**TESTO**
-=-=-

Il titolo giusto al momento giusto: Padania. La fortuna però non c’entra e neanche il marketing.C’entra invece il fiuto e la capacità di sapere interpretare la realtà con un certo anticipo sui tempi. Gli Afterhours sono una band milanese con un passato (e un presente) che dimostra quanto sia bello il rock cantato in italiano, a patto di evitare la banalità in cui sono specializzati i nomi che vanno per la maggiore in radio.
Germi ( 1995), Hai paura del buio? (1997) e Quello che non c’è (2002) sono titoli da fare invidia alla aristocrazia rockettara britannica e statunitense. Se Manuel Agnelli e Giorgio Prette, anime del gruppo, fossero nati a Seattle e non dalle nostre parti oggi sarebbero sulla copertina di Spin o nella homepage della webzine Pitchfork . Invece hanno dovuto / voluto tentare la strada di Sanremo, nel 2009, con Il paese è reale : sono finiti subito fuori dalla gara accompagnati dalle accuse dei fan che non hanno apprezzato il tentativo di allargare il proprio pubblico (questa settimana Padania è secondo in classifica dietro ad Antonacci e prima di Vasco: missione compiuta?).
E dunque Padania . Ovvero il disco che ascolteremo a ripetizione nei prossimi mesi per capire la disillusione, la decadenza, la crisi che sono la colonna sonora della nostra vita. È un disco politico, come è stato presentato? Sì. Ma il caos della politica è lo specchio del nostro personalissimo caos. Non ci sono comizi improvvisati, impegno a costo zero, battute per suscitare l’applauso. Qui si guarda un po’ più inalto e un po’ più in là rispetto alla cronaca, e quindi innanzi tutto ci si colloca di fronte allo specchio: «Senza cori né bandiere / è uno stato della mente». Due versi proprio da Padania per chiarire: «Che senso ha lottare contro un demone / se la dittatura è dentro di te».

-=-=-

**DATI DI PARTENZA**
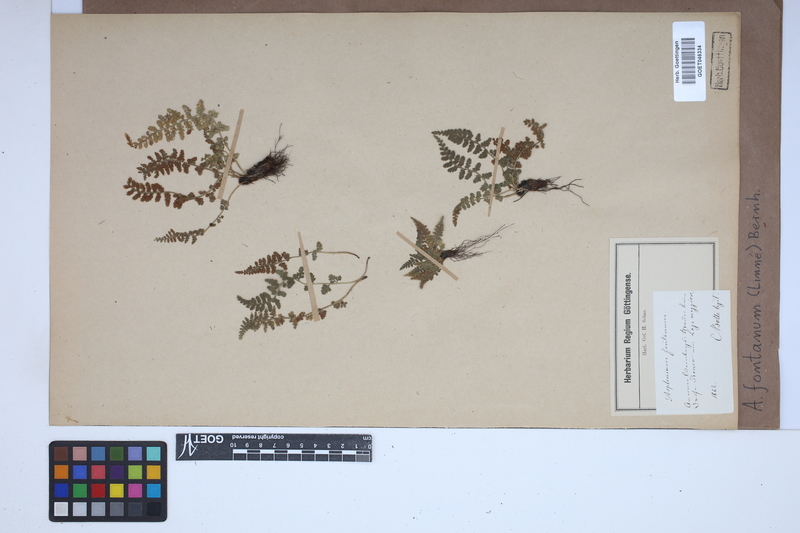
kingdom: Plantae
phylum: Tracheophyta
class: Polypodiopsida
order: Polypodiales
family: Aspleniaceae
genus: Asplenium
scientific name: Asplenium fontanum
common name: Fountain spleenwort
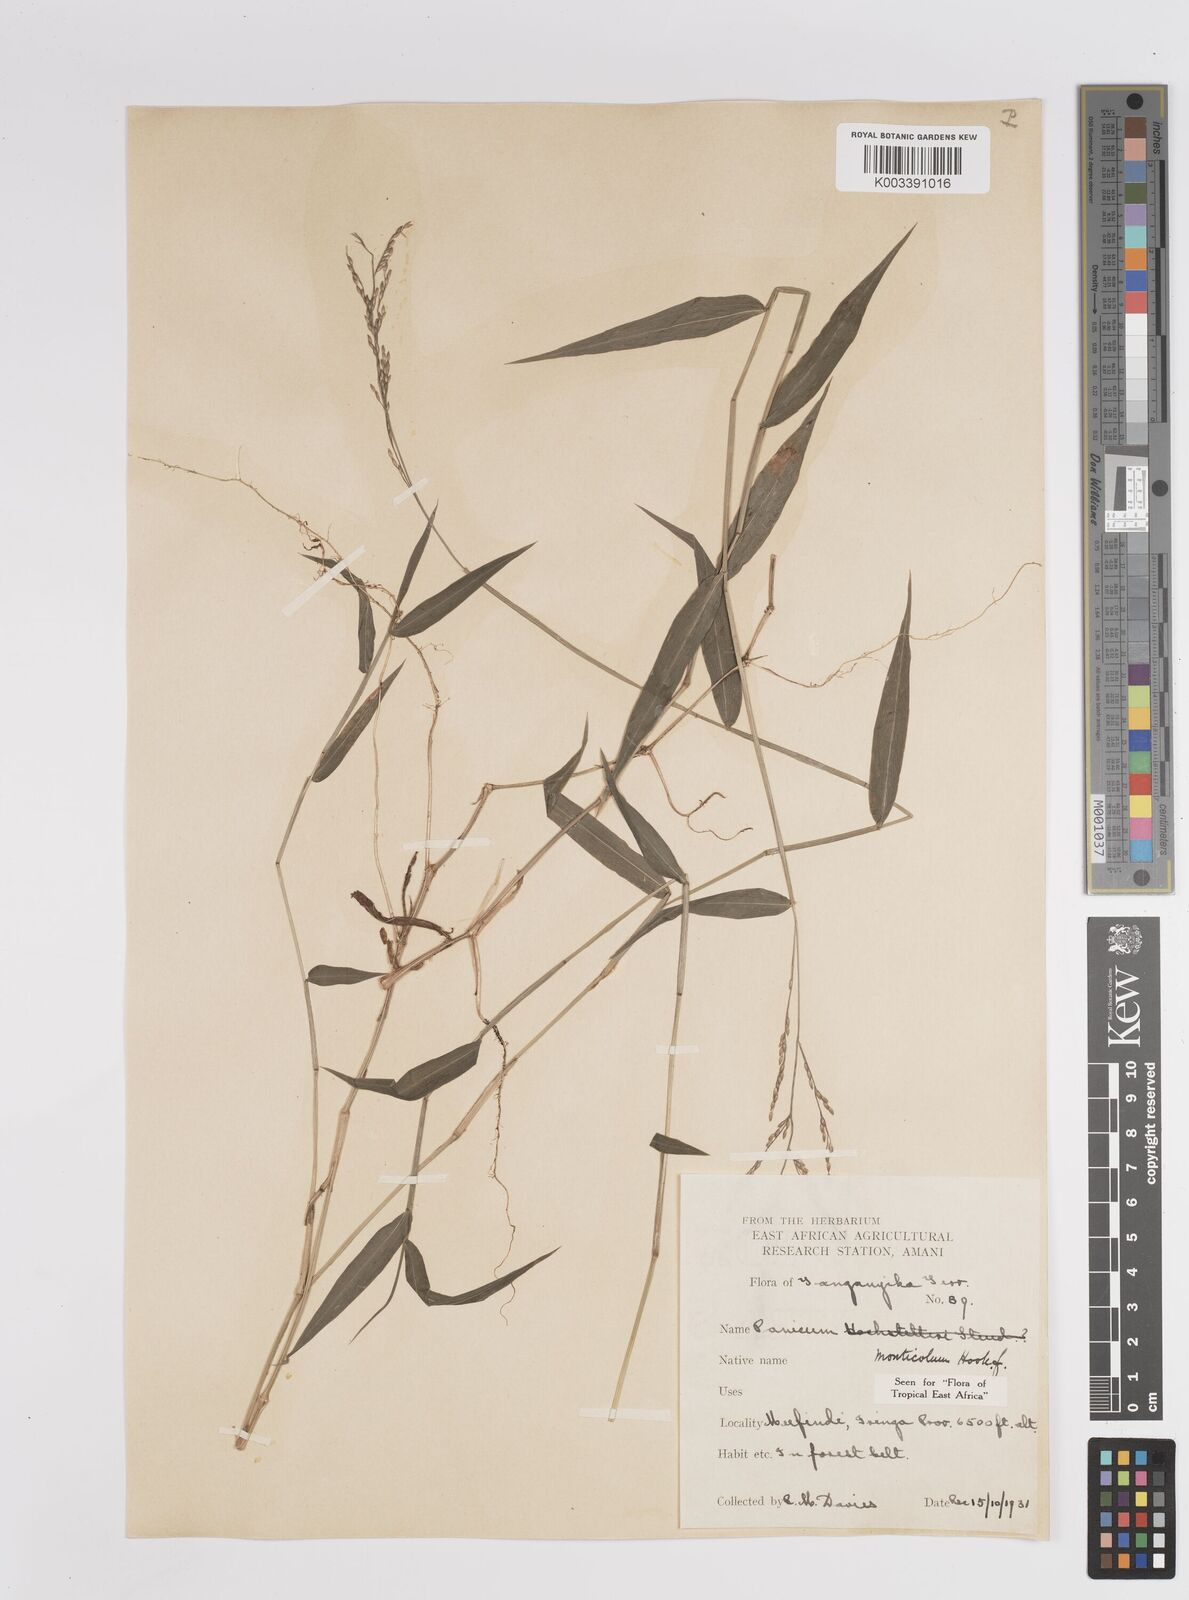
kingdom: Plantae
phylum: Tracheophyta
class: Liliopsida
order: Poales
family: Poaceae
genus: Panicum
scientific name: Panicum monticola
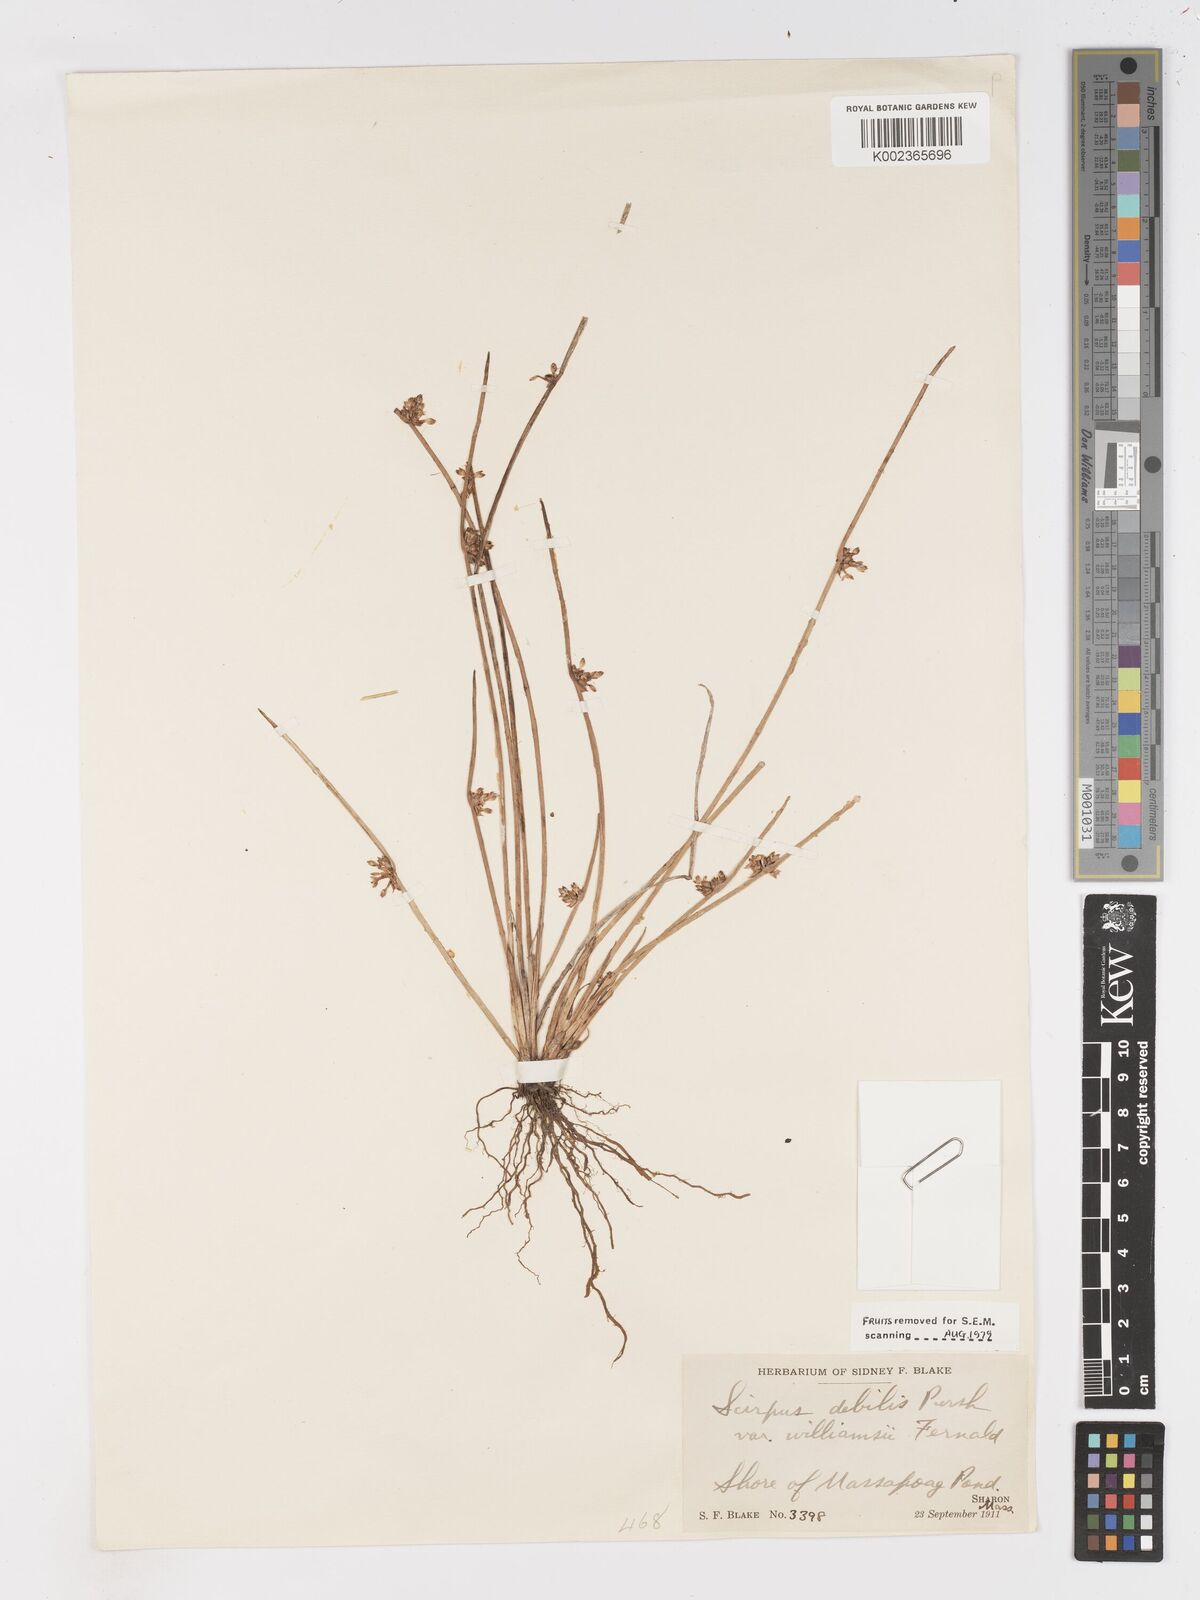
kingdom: Plantae
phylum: Tracheophyta
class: Liliopsida
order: Poales
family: Cyperaceae
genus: Schoenoplectus
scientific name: Schoenoplectus
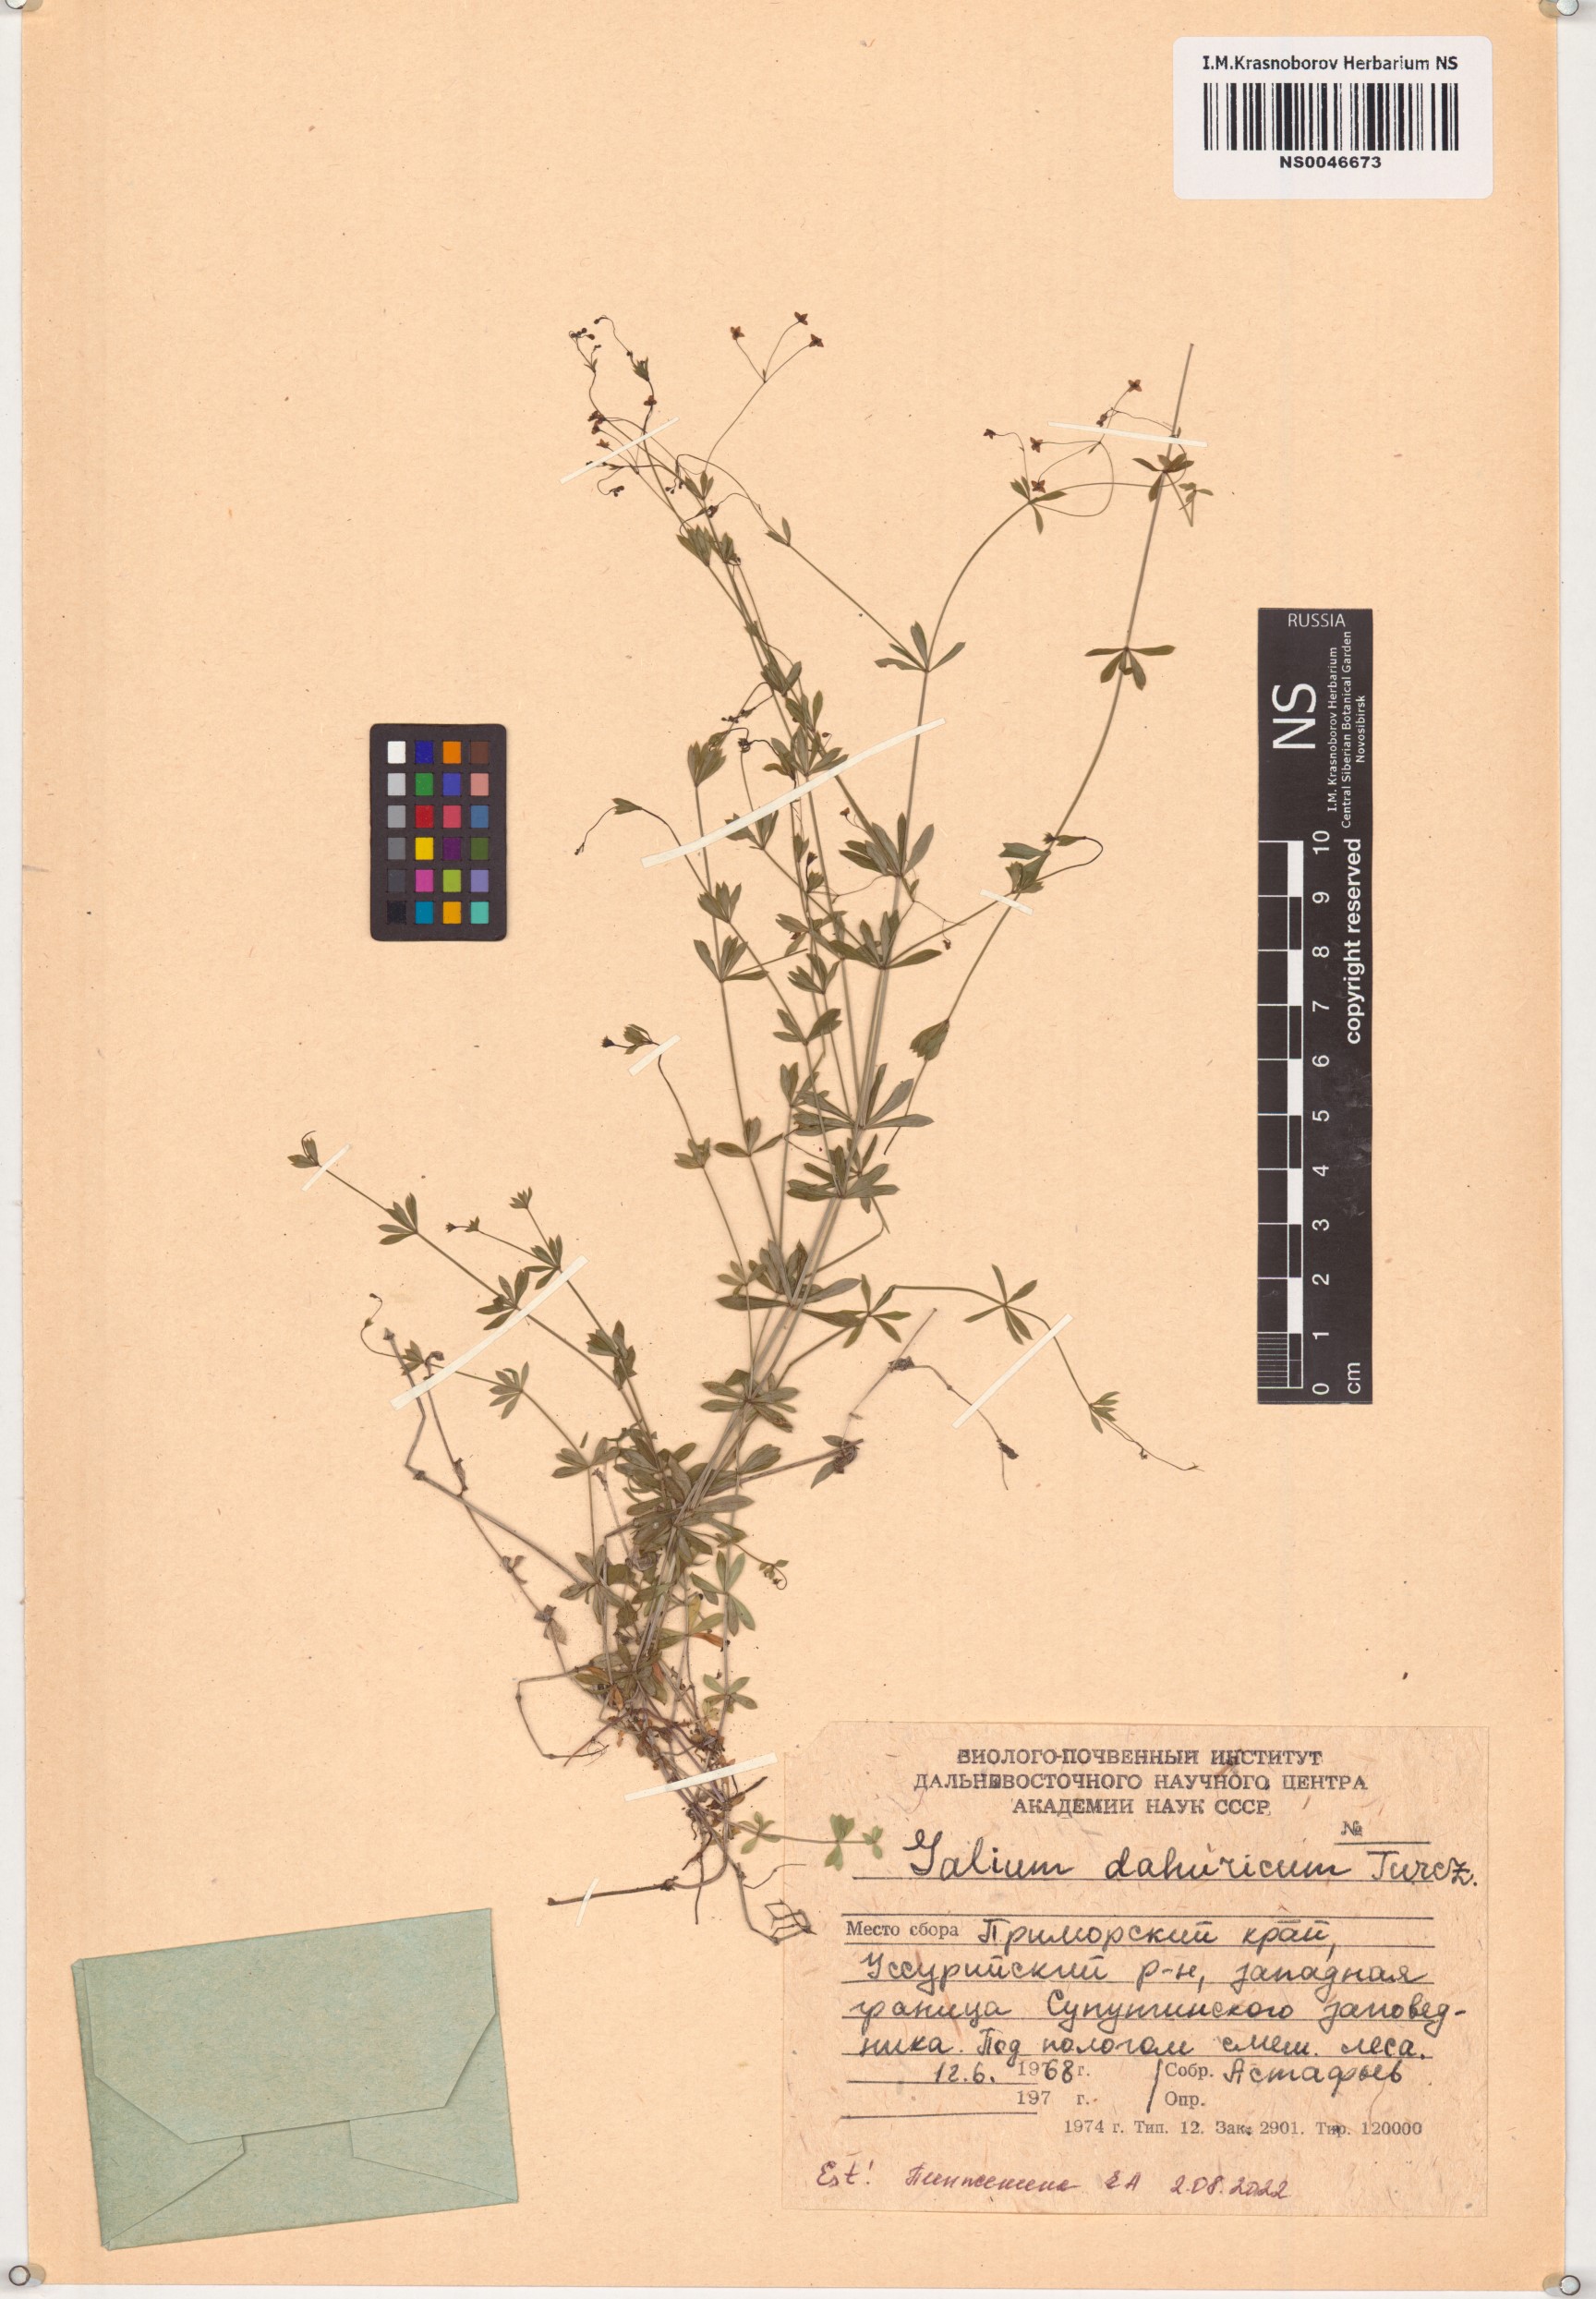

-=-=-

**ESERCIZI DA SVOLGERE**
**A.** Riassumi in due frasi il testo su Padania degli Afterhours.
**B.** Prosegui il testo su Padania degli Afterhours a partire dall'ultima frase riportata.
I dati sono presi da un'altra fonte.

**RISPOSTE NUMERATE**
**A.** Gli Afterhours, band milanese autrice di Germi, Hai paura del buio? e Quello che non c'è, dimostrano quanto sia bello il rock cantato in italiano, e nel 2009 sono stati eliminati subito a Sanremo con Il paese è reale. Il loro disco Padania è un disco politico sulla disillusione, la decadenza e la crisi, ma guarda oltre la cronaca e mette ciascuno di fronte al proprio caos personale.

**B.**
La dittatura è l’umanissima spinta a lasciarsi coinvolgere dal mondo per ottenere sempre qualcosa in più. Una spinta che degenera in un non sense doloroso se ci allontana in modo irrimediabile da quelle che sono le nostre vere aspirazioni: «Lotti, tradisci, uccidi per cio che meriti / fino a che non ricordi più che cos’è / puoi quasi averlo sai! / ... /e non ricordi cos’è che vuoi».Tanto più forte è la frustrazione in un momento di crisi economica, in cui ogni strada sembra bloccata: «ciò che sembrava raccolto», la ricchezza, viene spazzato via dalla «tempesta in arrivo» e non possiamo più «decidere cosa sar emo ». La Padania, niente a che vedere con i proclami di Bossi, è una regione geografica, concretissima: «Due ciminiere e un campo di neve fradicia / Qui è dove sono nato e qui morirò». Ma anche un luogo dello spirito inafferrabile: «Se un sogno si attacca come una colla all’anima / tutto diventa vero tu invece no». E una «terra promessa che si scioglie di colpo» lasciandoci con tutte le domande e nessuna risposta. La disillusione abbraccia anche la politica. Sotto i riflettori ci sono persone che abbiamo amato «per idee che non hanno mai sostenuto». La folla «ormai inferocita », composta dagli stessi che giurarono fedeltà, sputa addosso ai propri miti, pronta a trascinarli nella polvere per rifarsi una verginità. In questo gioco al massacro che conduce al nulla, cerchiamo inconsciamente una caduta collettiva, che ci sollevi una volta per tutte«dal nostro dovere».Se è anti-politica, è ben diversa da quella che vediamo rappresentata in questi giorni nelle piazze, in televisione e sui giornali.
Una nota sulla musica: il mix di sentimenti contrastanti che emerge nei testi si riflette nelle canzoni. In Padania si trovano belle melodie ma anche i brani violenti che sono nello stile della band. In grande evidenza gli archi di Rodrigo D’Erasmo (ma allora è possibile usare gli archi senza far venire il mal di pancia all’ascoltatore per la troppa melassa... ) oltre alle incredibili chitarre «disturbate» (e altri marchingegni) di Xabier Iriondo. Dei testi di Manuel Agnelli, fuori dal comune, si è detto. Spicca l’apporto compositivo di Giorgio Ciccarelli, autore o coautore della maggioranza dei brani, tutti solidi.